This project studies how Big Data platforms reshape data exploration from a computational perspective.
The main idea is that, as data becomes inherently distributed, the dominant cost of computation shifts from arithmetic operations to communication and data movement. This change affects how algorithms are designed, especially for large-scale data exploration tasks.
Instead of focusing on system architecture, this work analyzes Big Data through the lens of computational models, and connects theoretical frameworks with practical systems.
Traditional algorithms are usually designed under the assumption of centralized data and uniform memory access.
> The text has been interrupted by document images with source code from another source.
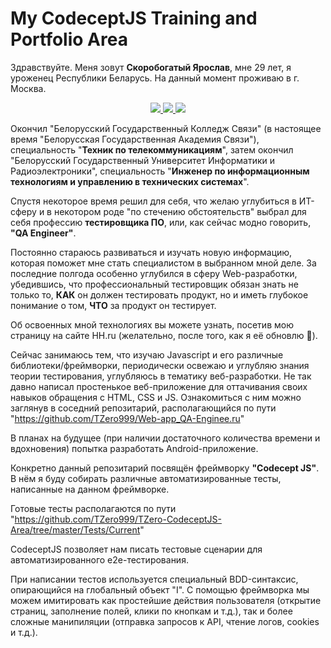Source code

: # My CodeceptJS Training and Portfolio Area

Здравствуйте. Меня зовут <b>Скоробогатый Ярослав</b>, мне 29 лет, я уроженец Республики Беларусь. На данный момент проживаю в г. Москва.

<div id = 'social_links' class='link_btn' align = 'center'>
    <a href="https://vk.com/tzero">
        <img src = "https://img.shields.io/badge/vk-blue?style=for-the-badge"/>
    </a>
    <a href="https://hh.ru/resume/28a29296ff089d8bde0039ed1f4b5953344168">
        <img src = "https://img.shields.io/badge/HeadHunter-red?style=for-the-badge"/>
    </a>
    <a href="https://t.me/TZero_spb">
        <img src = "https://img.shields.io/badge/Telegram-blue?style=for-the-badge"/>
    </a>
</div>

Окончил "Белорусский Государственный Колледж Связи" (в настоящее время "Белорусская Государственная Академия Связи"), 
специальность "<b>Техник по телекоммуникациям</b>", затем окончил "Белорусский Государственный Университет Информатики и Радиоэлектроники", 
специальность "<b>Инженер по информационным технологиям и управлению в технических системах</b>".

Спустя некоторое время решил для себя, что желаю углубиться в ИТ-сферу и в некотором роде "по стечению обстоятельств" выбрал для себя 
профессию <b>тестировщика ПО</b>, или, как сейчас модно говорить, <b>"QA Engineer"</b>.

Постоянно стараюсь развиваться и изучать новую информацию, которая поможет мне стать специалистом в выбранном мной деле.
За последние полгода особенно углубился в сферу Web-разработки, убедившись, что профессиональный тестировщик обязан знать не только то, <b>КАК</b> он
должен тестировать продукт, но и иметь глубокое понимание о том, <b>ЧТО</b> за продукт он тестирует.

Об освоенных мной технологиях вы можете узнать, посетив мою страницу на сайте HH.ru (желательно, после того, как я её обновлю 🤫).

Сейчас занимаюсь тем, что изучаю Javascript и его различные библиотеки/фреймворки, периодически освежаю и углубляю знания теории тестирования,
углубляюсь в тематику веб-разработки. Не так давно написал простенькое веб-приложение для оттачивания своих навыков обращения с HTML, CSS и JS.
Ознакомиться с ним можно заглянув в соседний репозитарий, располагающийся по пути "https://github.com/TZero999/Web-app_QA-Enginee.ru"

В планах на будущее (при наличии достаточного количества времени и вдохновения) попытка разработать Android-приложение.

Конкретно данный репозитарий посвящён фреймворку <b>"Codecept JS"</b>.
В нём я буду собирать различные автоматизированные тесты, написанные на данном фреймворке.

Готовые тесты располагаются по пути "https://github.com/TZero999/TZero-CodeceptJS-Area/tree/master/Tests/Current"

CodeceptJS позволяет нам писать тестовые сценарии для автоматизированного e2e-тестирования.

При написании тестов используется специальный BDD-синтаксис, опирающийся на глобальный объект "I".
С помощью фреймворка мы можем имитировать как простейшие действия пользователя (открытие страниц, заполнение полей, клики по кнопкам и т.д.), 
так и более сложные манипиляции (отправка запросов к API, чтение логов, cookies и т.д.).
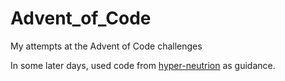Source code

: # Advent_of_Code
My attempts at the Advent of Code challenges

In some later days, used code from [hyper-neutrion](https://github.com/hyper-neutrino/advent-of-code) as guidance.
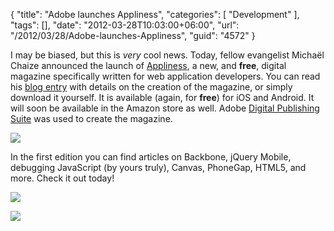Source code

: {
	"title": "Adobe launches Appliness",
	"categories": [
		"Development"
	],
	"tags": [],
	"date": "2012-03-28T10:03:00+06:00",
	"url": "/2012/03/28/Adobe-launches-Appliness",
	"guid": "4572"
}

I may be biased, but this is <i>very</i> cool news. Today, fellow evangelist Michaël Chaize announced the launch of <a href="http://appliness.com/">Appliness</a>, a new, and <b>free</b>, digital magazine specifically written for web application developers. You can read his <a href="http://www.riagora.com/2012/03/appliness-digital-magazine/">blog entry</a> with details on the creation of the magazine, or simply download it yourself. It is available (again, for <b>free</b>) for iOS and Android. It will soon be available in the Amazon store as well. Adobe <a href="http://www.adobe.com/products/digital-publishing-suite-family.html">Digital Publishing Suite</a> was used to create the magazine.

<img src="http://www.raymondcamden.com/images/photo1.PNG" />

In the first edition you can find articles on Backbone, jQuery Mobile, debugging JavaScript (by yours truly), Canvas, PhoneGap, HTML5, and more. Check it out today!

<a href="http://itunes.apple.com/au/app/appliness/id510636049"><img src="http://appliness.com/wp-content/uploads/2012/03/appStore.png"></a>

<a href="https://play.google.com/store/apps/details?id=com.appliness.applinessAndroid"><img src="http://appliness.com/wp-content/uploads/2012/03/googlePlay.png"></a>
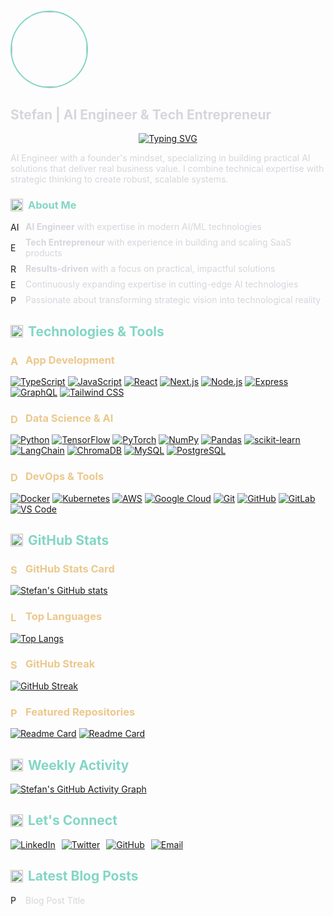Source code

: # <img src="https://github.com/ethrdev.png" width="120" height="120" style="border-radius: 50%; border: 2px solid #83D6C5;">

## <span style="color: #D6D6DD">Stefan | AI Engineer & Tech Entrepreneur</span>

<div align="center">
  <a href="https://git.io/typing-svg">
    <img src="https://readme-typing-svg.demolab.com?font=Fira+Code&weight=500&size=20&duration=3000&pause=1000&color=83D6C5&center=true&vCenter=true&width=600&lines=Building+intelligent+solutions+with+AI;Transforming+ideas+into+scalable+products;Passionate+about+MERN+and+AI+stacks;Creating+impact+through+technology" alt="Typing SVG" />
  </a>
</div>

<span style="color: #D6D6DD">AI Engineer with a founder's mindset, specializing in building practical AI solutions that deliver real business value. I combine technical expertise with strategic thinking to create robust, scalable systems.</span>

### <span style="color: #83D6C5; display: flex; align-items: center; gap: 8px;"><img src="https://cdn.simpleicons.org/rocket/83D6C5" width="20" alt="About Me" /> About Me</span>
<ul style="list-style-type: none; padding-left: 0; margin-left: 0;">
  <li style="display: flex; align-items: center; gap: 8px; margin-bottom: 8px;"><img src="https://cdn.simpleicons.org/lightbulb/83D6C5" width="16" alt="AI" /> <span style="color: #D6D6DD"><strong>AI Engineer</strong> with expertise in modern AI/ML technologies</span></li>
  <li style="display: flex; align-items: center; gap: 8px; margin-bottom: 8px;"><img src="https://cdn.simpleicons.org/building/83D6C5" width="16" alt="Entrepreneur" /> <span style="color: #D6D6DD"><strong>Tech Entrepreneur</strong> with experience in building and scaling SaaS products</span></li>
  <li style="display: flex; align-items: center; gap: 8px; margin-bottom: 8px;"><img src="https://cdn.simpleicons.org/target/83D6C5" width="16" alt="Results" /> <span style="color: #D6D6DD"><strong>Results-driven</strong> with a focus on practical, impactful solutions</span></li>
  <li style="display: flex; align-items: center; gap: 8px; margin-bottom: 8px;"><img src="https://cdn.simpleicons.org/magnify/83D6C5" width="16" alt="Expertise" /> <span style="color: #D6D6DD">Continuously expanding expertise in cutting-edge AI technologies</span></li>
  <li style="display: flex; align-items: center; gap: 8px;"><img src="https://cdn.simpleicons.org/rocketlaunch/83D6C5" width="16" alt="Passion" /> <span style="color: #D6D6DD">Passionate about transforming strategic vision into technological reality</span></li>
</ul>

## <span style="color: #83D6C5; display: flex; align-items: center; gap: 8px;"><img src="https://cdn.simpleicons.org/tools/83D6C5" width="20" alt="Technologies" /> Technologies & Tools</span>

### <span style="color: #EBC88D; display: flex; align-items: center; gap: 8px;"><img src="https://cdn.simpleicons.org/code/83D6C5" width="16" alt="App Development" /> App Development</span>
[![TypeScript](https://img.shields.io/badge/TypeScript-0D1117?style=flat&logo=typescript&logoColor=83D6C5)](https://www.typescriptlang.org/)
[![JavaScript](https://img.shields.io/badge/JavaScript-0D1117?style=flat&logo=javascript&logoColor=83D6C5)](https://developer.mozilla.org/en-US/docs/Web/JavaScript)
[![React](https://img.shields.io/badge/React-0D1117?style=flat&logo=react&logoColor=83D6C5)](https://reactjs.org/)
[![Next.js](https://img.shields.io/badge/Next.js-0D1117?style=flat&logo=nextdotjs&logoColor=83D6C5)](https://nextjs.org/)
[![Node.js](https://img.shields.io/badge/Node.js-0D1117?style=flat&logo=nodedotjs&logoColor=83D6C5)](https://nodejs.org/)
[![Express](https://img.shields.io/badge/Express-0D1117?style=flat&logo=express&logoColor=83D6C5)](https://expressjs.com/)
[![GraphQL](https://img.shields.io/badge/GraphQL-0D1117?style=flat&logo=graphql&logoColor=83D6C5)](https://graphql.org/)
[![Tailwind CSS](https://img.shields.io/badge/Tailwind_CSS-0D1117?style=flat&logo=tailwindcss&logoColor=83D6C5)](https://tailwindcss.com/)

### <span style="color: #EBC88D; display: flex; align-items: center; gap: 8px;"><img src="https://cdn.simpleicons.org/brain/83D6C5" width="16" alt="Data Science & AI" /> Data Science & AI</span>
[![Python](https://img.shields.io/badge/Python-0D1117?style=flat&logo=python&logoColor=83D6C5)](https://www.python.org/)
[![TensorFlow](https://img.shields.io/badge/TensorFlow-0D1117?style=flat&logo=tensorflow&logoColor=83D6C5)](https://www.tensorflow.org/)
[![PyTorch](https://img.shields.io/badge/PyTorch-0D1117?style=flat&logo=pytorch&logoColor=83D6C5)](https://pytorch.org/)
[![NumPy](https://img.shields.io/badge/NumPy-0D1117?style=flat&logo=numpy&logoColor=83D6C5)](https://numpy.org/)
[![Pandas](https://img.shields.io/badge/Pandas-0D1117?style=flat&logo=pandas&logoColor=83D6C5)](https://pandas.pydata.org/)
[![scikit-learn](https://img.shields.io/badge/scikit--learn-0D1117?style=flat&logo=scikit-learn&logoColor=83D6C5)](https://scikit-learn.org/)
[![LangChain](https://img.shields.io/badge/LangChain-0D1117?style=flat&logo=langchain&logoColor=83D6C5)](https://python.langchain.com/)
[![ChromaDB](https://img.shields.io/badge/ChromaDB-0D1117?style=flat&logo=chromium&logoColor=83D6C5)](https://www.trychroma.com/)
[![MySQL](https://img.shields.io/badge/MySQL-0D1117?style=flat&logo=mysql&logoColor=83D6C5)](https://www.mysql.com/)
[![PostgreSQL](https://img.shields.io/badge/PostgreSQL-0D1117?style=flat&logo=postgresql&logoColor=83D6C5)](https://www.postgresql.org/)

### <span style="color: #EBC88D; display: flex; align-items: center; gap: 8px;"><img src="https://cdn.simpleicons.org/server/83D6C5" width="16" alt="DevOps & Tools" /> DevOps & Tools</span>
[![Docker](https://img.shields.io/badge/Docker-0D1117?style=flat&logo=docker&logoColor=83D6C5)](https://www.docker.com/)
[![Kubernetes](https://img.shields.io/badge/Kubernetes-0D1117?style=flat&logo=kubernetes&logoColor=83D6C5)](https://kubernetes.io/)
[![AWS](https://img.shields.io/badge/AWS-0D1117?style=flat&logo=amazonaws&logoColor=83D6C5)](https://aws.amazon.com/)
[![Google Cloud](https://img.shields.io/badge/Google_Cloud-0D1117?style=flat&logo=googlecloud&logoColor=83D6C5)](https://cloud.google.com/)
[![Git](https://img.shields.io/badge/Git-0D1117?style=flat&logo=git&logoColor=83D6C5)](https://git-scm.com/)
[![GitHub](https://img.shields.io/badge/GitHub-0D1117?style=flat&logo=github&logoColor=83D6C5)](https://github.com/)
[![GitLab](https://img.shields.io/badge/GitLab-0D1117?style=flat&logo=gitlab&logoColor=83D6C5)](https://about.gitlab.com/)
[![VS Code](https://img.shields.io/badge/VS_Code-0D1117?style=flat&logo=visualstudiocode&logoColor=83D6C5)](https://code.visualstudio.com/)

## <span style="color: #83D6C5; display: flex; align-items: center; gap: 8px;"><img src="https://cdn.simpleicons.org/github/83D6C5" width="20" alt="GitHub Stats" /> GitHub Stats</span>

### <span style="color: #EBC88D; display: flex; align-items: center; gap: 8px;"><img src="https://cdn.simpleicons.org/githubactions/83D6C5" width="16" alt="Stats" /> GitHub Stats Card</span>
[![Stefan's GitHub stats](https://github-readme-stats.vercel.app/api?username=ethrdev&show_icons=true&theme=github_dark&bg_color=0D1117&hide_border=true&title_color=83D6C5&text_color=D6D6DD&icon_color=E394DC&ring_color=EBC88D&include_all_commits=true&count_private=true)](https://github.com/ethrdev)

### <span style="color: #EBC88D; display: flex; align-items: center; gap: 8px;"><img src="https://cdn.simpleicons.org/code/83D6C5" width="16" alt="Languages" /> Top Languages</span>
[![Top Langs](https://github-readme-stats.vercel.app/api/top-langs/?username=ethrdev&layout=compact&theme=github_dark&bg_color=0D1117&hide_border=true&title_color=83D6C5&text_color=D6D6DD&hide=html,css,scss&langs_count=6)](https://github.com/ethrdev)

### <span style="color: #EBC88D; display: flex; align-items: center; gap: 8px;"><img src="https://cdn.simpleicons.org/flame/83D6C5" width="16" alt="Streak" /> GitHub Streak</span>
[![GitHub Streak](https://streak-stats.demolab.com?user=ethrdev&theme=github-dark&background=0D1117&border=292929&dates=737373&ring=83D6C5&fire=83D6C5&currStreakNum=D6D6DD&sideNums=D6D6DD&currStreakLabel=83D6C5&sideLabels=737373)](https://git.io/streak-stats)

### <span style="color: #EBC88D; display: flex; align-items: center; gap: 8px;"><img src="https://cdn.simpleicons.org/github/83D6C5" width="16" alt="Projects" /> Featured Repositories</span>
[![Readme Card](https://github-readme-stats.vercel.app/api/pin/?username=ethrdev&repo=REPO_NAME_1&theme=github_dark&bg_color=0D1117&hide_border=true&title_color=83D6C5&text_color=D6D6DD&icon_color=E394DC)](https://github.com/ethrdev/REPO_NAME_1)
[![Readme Card](https://github-readme-stats.vercel.app/api/pin/?username=ethrdev&repo=REPO_NAME_2&theme=github_dark&bg_color=0D1117&hide_border=true&title_color=83D6C5&text_color=D6D6DD&icon_color=E394DC)](https://github.com/ethrdev/REPO_NAME_2)

## <span style="color: #83D6C5; display: flex; align-items: center; gap: 8px;"><img src="https://cdn.simpleicons.org/githubactions/83D6C5" width="20" alt="Activity" /> Weekly Activity</span>
[![Stefan's GitHub Activity Graph](https://github-readme-activity-graph.vercel.app/graph?username=ethrdev&theme=github-dark&bg_color=0D1117&hide_border=true&line=83D6C5&point=D6D6DD&color=737373&area=true&area_color=163761)](https://github.com/ethrdev)

## <span style="color: #83D6C5; display: flex; align-items: center; gap: 8px;"><img src="https://cdn.simpleicons.org/link/83D6C5" width="20" alt="Connect" /> Let's Connect</span>
<div style="display: flex; gap: 10px; margin-bottom: 15px;">
  <a href="https://linkedin.com/in/your-profile" title="LinkedIn">
    <img src="https://img.shields.io/badge/LinkedIn-0D1117?style=for-the-badge&logo=linkedin&logoColor=83D6C5" alt="LinkedIn" />
  </a>
  <a href="https://twitter.com/your-handle" title="Twitter">
    <img src="https://img.shields.io/badge/Twitter-0D1117?style=for-the-badge&logo=twitter&logoColor=83D6C5" alt="Twitter" />
  </a>
  <a href="https://github.com/ethrdev" title="GitHub">
    <img src="https://img.shields.io/badge/GitHub-0D1117?style=for-the-badge&logo=github&logoColor=83D6C5" alt="GitHub" />
  </a>
  <a href="mailto:your.email@example.com" title="Email">
    <img src="https://img.shields.io/badge/Email-0D1117?style=for-the-badge&logo=gmail&logoColor=83D6C5" alt="Email" />
  </a>
</div>

## <span style="color: #83D6C5; display: flex; align-items: center; gap: 8px;"><img src="https://cdn.simpleicons.org/book/83D6C5" width="20" alt="Blog" /> Latest Blog Posts</span>
<ul style="list-style-type: none; padding-left: 0; margin-left: 0;">
  <li style="display: flex; align-items: center; gap: 8px; margin-bottom: 8px;">
    <img src="https://cdn.simpleicons.org/bookmark/83D6C5" width="16" alt="Post" />
    <a href="https://your-blog.com/link-to-post" style="color: #D6D6DD; text-decoration: none;">Blog Post Title</a>
  </li>
</ul>
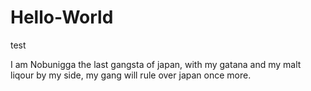 # Hello-World
test

I am Nobunigga the last gangsta of japan, with my gatana and my malt liqour by my side, 
my gang will rule over japan once more.
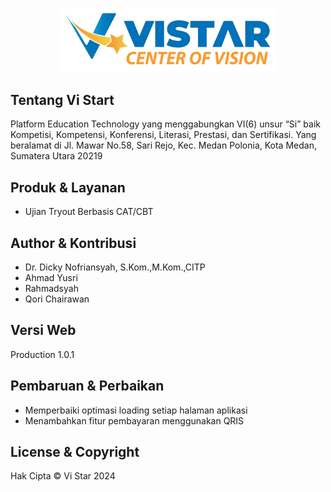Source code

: <p align="center"><a href="https://vistar.id" target="_blank"><img src="public/resources/vistar-indonesia.png" width="350" alt="Logo"></a></p>

## Tentang Vi Start

Platform Education Technology yang menggabungkan VI(6) unsur “Si” baik Kompetisi, Kompetensi, Konferensi, Literasi, Prestasi, dan Sertifikasi. Yang beralamat di Jl. Mawar No.58, Sari Rejo, Kec. Medan Polonia, Kota Medan, Sumatera Utara 20219

## Produk & Layanan
- Ujian Tryout Berbasis CAT/CBT

## Author & Kontribusi

- Dr. Dicky Nofriansyah, S.Kom.,M.Kom.,CITP
- Ahmad Yusri
- Rahmadsyah
- Qori Chairawan

## Versi Web

Production 1.0.1

## Pembaruan & Perbaikan

- Memperbaiki optimasi loading setiap halaman aplikasi
- Menambahkan fitur pembayaran menggunakan QRIS

## License & Copyright

Hak Cipta &copy; Vi Star 2024

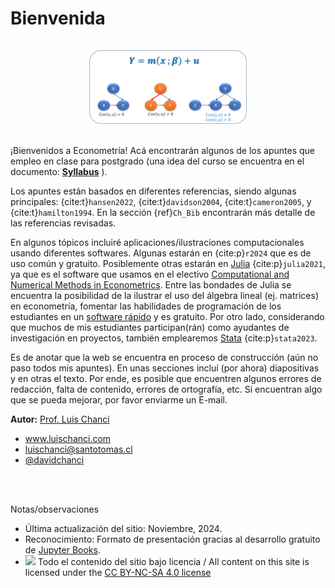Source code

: # Bienvenida

<center><img src="_images/cover.png" alt="cover" width="50%" height="50%"style="margin: 15px 0 0 0"></center>
</br>

¡Bienvenidos a Econometría! Acá encontrarán algunos de los apuntes que empleo en clase para postgrado (una idea del curso se encuentra en el documento: [**Syllabus**](https://www.luischanci.com/documents/Syllabus_EconometriaII.pdf) ). 

Los apuntes están basados en diferentes referencias, siendo algunas principales: {cite:t}`hansen2022`, {cite:t}`davidson2004`, {cite:t}`cameron2005`, y {cite:t}`hamilton1994`. En la sección {ref}`Ch_Bib` encontrarán más detalle de las referencias revisadas.

En algunos tópicos incluiré aplicaciones/ilustraciones computacionales usando diferentes softwares. Algunas estarán en <a href="https://www.R-project.org/"><i class="fab fa-r-project"></i></a> {cite:p}`r2024` que es de uso común y gratuito. Posiblemente otras estarán en [Julia](https://julialang.org/) {cite:p}`julia2021`, ya que es el software que usamos en el electivo [Computational and Numerical Methods in Econometrics](https://www.luischanci.com/documents/SyllabusNumEcon.pdf). Entre las bondades de Julia se encuentra la posibilidad de la ilustrar el uso del álgebra lineal (ej. matrices) en econometría, fomentar las habilidades de programación de los estudiantes en un [software rápido](https://doi.org/10.1016/j.jedc.2015.05.009) y es gratuito. Por otro lado, considerando que muchos de mis estudiantes participan(rán) como ayudantes de investigación en proyectos, también emplearemos [Stata](https://www.stata.com/) {cite:p}`stata2023`.

Es de anotar que la web se encuentra en proceso de construcción (aún no paso todos mis apuntes). En unas secciones incluí (por ahora) diapositivas y en otras el texto. Por ende, es posible que encuentren algunos errores de redacción, falta de contenido, errores de ortografía, etc. Si encuentran algo que se pueda mejorar, por favor enviarme un E-mail. 

**Autor:** [Prof. Luis Chancí](https://www.luischanci.com)
- <i class="fa fa-globe"></i> <a href="http://www.luischanci.com" target="_blank">www.luischanci.com</a>
- <i class="fa fa-envelope-square"></i> <a href="mailto:luischanci@santotomas.cl" target="_blank">luischanci@santotomas.cl</a>
- <i class="fab fa-twitter-square"></i> <a href="https://twitter.com/davidchanci" target="_blank">@davidchanci</a>

</br></br>

Notas/observaciones
- Última actualización del sitio: Noviembre, 2024.
- Reconocimiento: Formato de presentación gracias al desarrollo gratuito de [Jupyter Books](https://jupyterbook.org/).
- <a href="https://creativecommons.org/licenses/by-nc-sa/4.0/"><img src="https://licensebuttons.net/l/by-nc-sa/3.0/88x31.png"></a> Todo el contenido del sitio bajo licencia / All content on this site is licensed under the <a href="https://creativecommons.org/licenses/by-nc-sa/4.0/">CC BY-NC-SA 4.0 license</a>
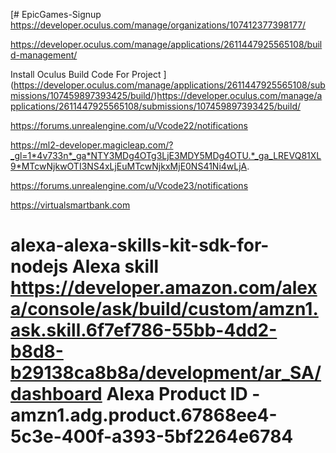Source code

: [# EpicGames-Signup https://developer.oculus.com/manage/organizations/107412377398177/

https://developer.oculus.com/manage/applications/2611447925565108/build-management/

Install Oculus Build Code For Project ](https://developer.oculus.com/manage/applications/2611447925565108/submissions/107459897393425/build/)https://developer.oculus.com/manage/applications/2611447925565108/submissions/107459897393425/build/

https://forums.unrealengine.com/u/Vcode22/notifications

https://ml2-developer.magicleap.com/?_gl=1*4v733n*_ga*NTY3MDg4OTg3LjE3MDY5MDg4OTU.*_ga_LREVQ81XL9*MTcwNjkwOTI3NS4xLjEuMTcwNjkxMjE0NS41Ni4wLjA.

https://forums.unrealengine.com/u/Vcode23/notifications

https://virtualsmartbank.com

# alexa-alexa-skills-kit-sdk-for-nodejs Alexa skill https://developer.amazon.com/alexa/console/ask/build/custom/amzn1.ask.skill.6f7ef786-55bb-4dd2-b8d8-b29138ca8b8a/development/ar_SA/dashboard Alexa Product ID - amzn1.adg.product.67868ee4-5c3e-400f-a393-5bf2264e6784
However, in distributed environments:
- data is stored across multiple nodes
- communication between nodes is expensive
- memory hierarchy introduces significant I/O cost
As a result, computation is no longer the main bottleneck.
This project highlights the following shift:
computation cost → communication & I/O cost
and shows how this shift influences both system design and algorithm design.
-
Big Data characteristics
Data distribution, scalability, and fault tolerance -
Parallel computational models
PRAM, BSP, and External Memory models, with a focus on how they model communication and I/O cost -
MapReduce
A practical framework where the shuffle phase reflects the cost of data movement -
Data exploration
How distributed constraints lead to locality-aware algorithms and parallel decomposition
- Big Data platforms implicitly define a new computational model
- Communication and data movement dominate performance at scale
- Algorithm design must adapt to system constraints
- Data exploration becomes system-aware rather than purely computation-driven
docs/
paper.pdf Final essay
paper.tex LaTeX source
refs.bib References
This project is written as a technical essay, but structured to emphasize conceptual understanding rather than system description. It can be seen as a compact summary of how theoretical models and real-world systems connect in large-scale data processing.